Das BSI übernimmt als zentrale Aufsichtsbehörde erweiterte Befugnisse: Es kann Anordnungen erlassen und Audits durchführen. „Ziel ist es, wichtige Einrichtungen und den europäischen Binnenmarkt zu schützen und ihre Abwehrfähigkeiten zu stärken”, so die Bundesregierung. Um die gestiegene Arbeitslast zu bewältigen, wird das BSI zudem die Rolle des Chief Information Security Officer (CISO) für die Bundesverwaltung übernehmen.
Wettlauf gegen die Zeit
Deutschland hat die NIS-2-Umsetzung regelrecht gegen die Uhr durchgeboxt. Die EU-Richtlinie (2022/2555) trat offiziell im Januar 2023 in Kraft und gab den Mitgliedstaaten bis zum 17. Oktober 2024 Zeit für die nationale Umsetzung. Deutschland verpasste diese Frist – wie mehrere andere EU-Länder auch – und schuf damit Rechtsunsicherheit für grenzüberschreitend tätige Unternehmen.
Mit der Verabschiedung am 21. November wird diese Unsicherheit beseitigt. Allerdings bleibt betroffenen Firmen ein extrem kurzes Zeitfenster zur Vorbereitung. Anders als bei der Datenschutz-Grundverordnung (DSGVO), die eine zweijährige Übergangsfrist hatte, wird das NIS-2-Umsetzungsgesetz am Tag nach seiner Verkündung vollstreckbar sein.
Was jetzt auf Unternehmen zukommt
Mit dem abgeschlossenen Gesetzgebungsverfahren verlagert sich der Fokus auf die Compliance. Juristen erwarten die Unterzeichnung und Veröffentlichung des Gesetzes im Dezember 2025 oder Januar 2026.
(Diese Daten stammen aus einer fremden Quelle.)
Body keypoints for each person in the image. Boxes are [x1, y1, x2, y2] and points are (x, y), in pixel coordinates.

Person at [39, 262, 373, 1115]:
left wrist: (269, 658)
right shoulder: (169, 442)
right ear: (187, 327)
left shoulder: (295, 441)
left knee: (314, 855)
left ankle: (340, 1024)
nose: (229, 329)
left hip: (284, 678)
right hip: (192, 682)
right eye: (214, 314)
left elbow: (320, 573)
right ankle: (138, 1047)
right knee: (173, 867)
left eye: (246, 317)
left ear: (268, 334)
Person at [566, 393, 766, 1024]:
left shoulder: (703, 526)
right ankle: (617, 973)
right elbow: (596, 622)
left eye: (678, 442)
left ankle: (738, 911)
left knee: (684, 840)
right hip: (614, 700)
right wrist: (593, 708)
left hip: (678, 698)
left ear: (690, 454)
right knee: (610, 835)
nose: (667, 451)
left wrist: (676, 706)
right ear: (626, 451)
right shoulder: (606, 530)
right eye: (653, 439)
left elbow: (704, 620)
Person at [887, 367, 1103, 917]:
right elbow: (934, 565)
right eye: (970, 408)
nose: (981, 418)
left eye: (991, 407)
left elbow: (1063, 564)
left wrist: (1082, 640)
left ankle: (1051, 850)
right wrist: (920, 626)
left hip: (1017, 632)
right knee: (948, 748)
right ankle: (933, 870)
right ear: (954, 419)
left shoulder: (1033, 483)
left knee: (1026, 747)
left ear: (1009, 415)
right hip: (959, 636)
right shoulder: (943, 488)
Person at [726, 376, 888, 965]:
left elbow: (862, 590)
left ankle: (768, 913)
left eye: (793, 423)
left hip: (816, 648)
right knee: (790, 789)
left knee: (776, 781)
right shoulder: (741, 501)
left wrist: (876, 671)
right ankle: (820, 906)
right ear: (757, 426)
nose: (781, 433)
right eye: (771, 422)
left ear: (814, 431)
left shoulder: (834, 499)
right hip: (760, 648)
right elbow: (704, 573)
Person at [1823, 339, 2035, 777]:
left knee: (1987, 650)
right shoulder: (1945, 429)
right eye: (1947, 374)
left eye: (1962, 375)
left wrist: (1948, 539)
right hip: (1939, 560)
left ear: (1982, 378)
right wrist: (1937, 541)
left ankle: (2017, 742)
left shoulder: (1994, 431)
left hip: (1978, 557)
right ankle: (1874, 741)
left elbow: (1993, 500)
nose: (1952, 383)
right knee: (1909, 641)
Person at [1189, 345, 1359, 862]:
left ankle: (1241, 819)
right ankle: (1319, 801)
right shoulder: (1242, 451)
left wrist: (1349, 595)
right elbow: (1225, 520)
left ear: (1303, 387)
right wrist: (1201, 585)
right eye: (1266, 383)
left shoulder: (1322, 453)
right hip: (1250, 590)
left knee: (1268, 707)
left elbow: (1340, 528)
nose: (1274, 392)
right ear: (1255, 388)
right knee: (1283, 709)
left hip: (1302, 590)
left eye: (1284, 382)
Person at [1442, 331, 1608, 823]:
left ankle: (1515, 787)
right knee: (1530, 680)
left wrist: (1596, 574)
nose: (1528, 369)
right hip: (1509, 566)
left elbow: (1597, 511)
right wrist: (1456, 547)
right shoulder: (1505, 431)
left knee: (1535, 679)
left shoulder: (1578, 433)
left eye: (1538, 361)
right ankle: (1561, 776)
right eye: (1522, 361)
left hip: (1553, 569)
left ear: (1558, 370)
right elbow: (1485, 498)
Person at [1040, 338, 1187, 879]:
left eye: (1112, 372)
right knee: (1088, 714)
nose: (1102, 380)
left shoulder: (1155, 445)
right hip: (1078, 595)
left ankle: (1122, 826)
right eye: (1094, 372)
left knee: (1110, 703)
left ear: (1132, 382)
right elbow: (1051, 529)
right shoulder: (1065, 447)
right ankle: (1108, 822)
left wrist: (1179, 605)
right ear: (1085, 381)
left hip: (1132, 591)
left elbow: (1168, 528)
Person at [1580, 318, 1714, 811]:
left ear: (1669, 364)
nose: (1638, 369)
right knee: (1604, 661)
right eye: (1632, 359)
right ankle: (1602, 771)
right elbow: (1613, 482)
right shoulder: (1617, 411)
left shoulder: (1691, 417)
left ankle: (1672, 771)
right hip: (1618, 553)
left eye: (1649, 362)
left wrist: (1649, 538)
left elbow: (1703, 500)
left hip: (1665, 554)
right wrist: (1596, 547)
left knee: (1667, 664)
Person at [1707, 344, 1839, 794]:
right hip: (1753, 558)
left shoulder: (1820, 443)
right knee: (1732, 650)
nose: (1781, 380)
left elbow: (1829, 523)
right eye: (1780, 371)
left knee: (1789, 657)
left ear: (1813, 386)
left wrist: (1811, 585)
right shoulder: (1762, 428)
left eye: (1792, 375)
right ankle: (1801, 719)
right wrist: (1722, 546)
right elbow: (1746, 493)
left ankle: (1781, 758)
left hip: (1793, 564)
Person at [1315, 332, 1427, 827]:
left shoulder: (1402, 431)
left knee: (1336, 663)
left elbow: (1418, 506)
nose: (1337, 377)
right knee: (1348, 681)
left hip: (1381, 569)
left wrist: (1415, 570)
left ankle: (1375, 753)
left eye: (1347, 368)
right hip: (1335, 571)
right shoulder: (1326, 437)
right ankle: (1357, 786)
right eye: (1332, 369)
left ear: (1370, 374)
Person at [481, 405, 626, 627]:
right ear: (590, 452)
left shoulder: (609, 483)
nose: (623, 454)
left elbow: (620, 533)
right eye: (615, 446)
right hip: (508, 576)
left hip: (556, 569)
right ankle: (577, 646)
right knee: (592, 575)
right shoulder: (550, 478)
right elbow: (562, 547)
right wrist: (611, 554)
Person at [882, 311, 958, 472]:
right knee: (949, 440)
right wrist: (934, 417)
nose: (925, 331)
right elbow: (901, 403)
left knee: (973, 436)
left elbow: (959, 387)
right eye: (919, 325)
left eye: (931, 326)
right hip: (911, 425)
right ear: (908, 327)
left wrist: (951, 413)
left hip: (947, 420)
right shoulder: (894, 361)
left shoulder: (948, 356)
Für die über 30.000 betroffenen Unternehmen beginnt nun der Countdown. Erste Priorität: herausfinden, ob man als „wesentliche” oder „wichtige” Einrichtung eingestuft wird – und anschließend eine Lückenanalyse der aktuellen IT-Sicherheitsmaßnahmen durchführen. Das BSI wird in den kommenden Monaten weitere Leitlinien und Durchführungsverordnungen veröffentlichen, um technische Standards und Meldeformate zu präzisieren.
„Cyber-Resilienz ist zu einem entscheidenden Wettbewerbs- und Stabilitätsfaktor geworden”, so Analysten. Angesichts der sich verschärfenden Bedrohungslage durch Ransomware und staatlich gesteuerte Angriffe soll das NIS-2-Rahmenwerk sicherstellen, dass Deutschlands Wirtschaftsmotor robust genug ist, um digitalen Stürmen standzuhalten.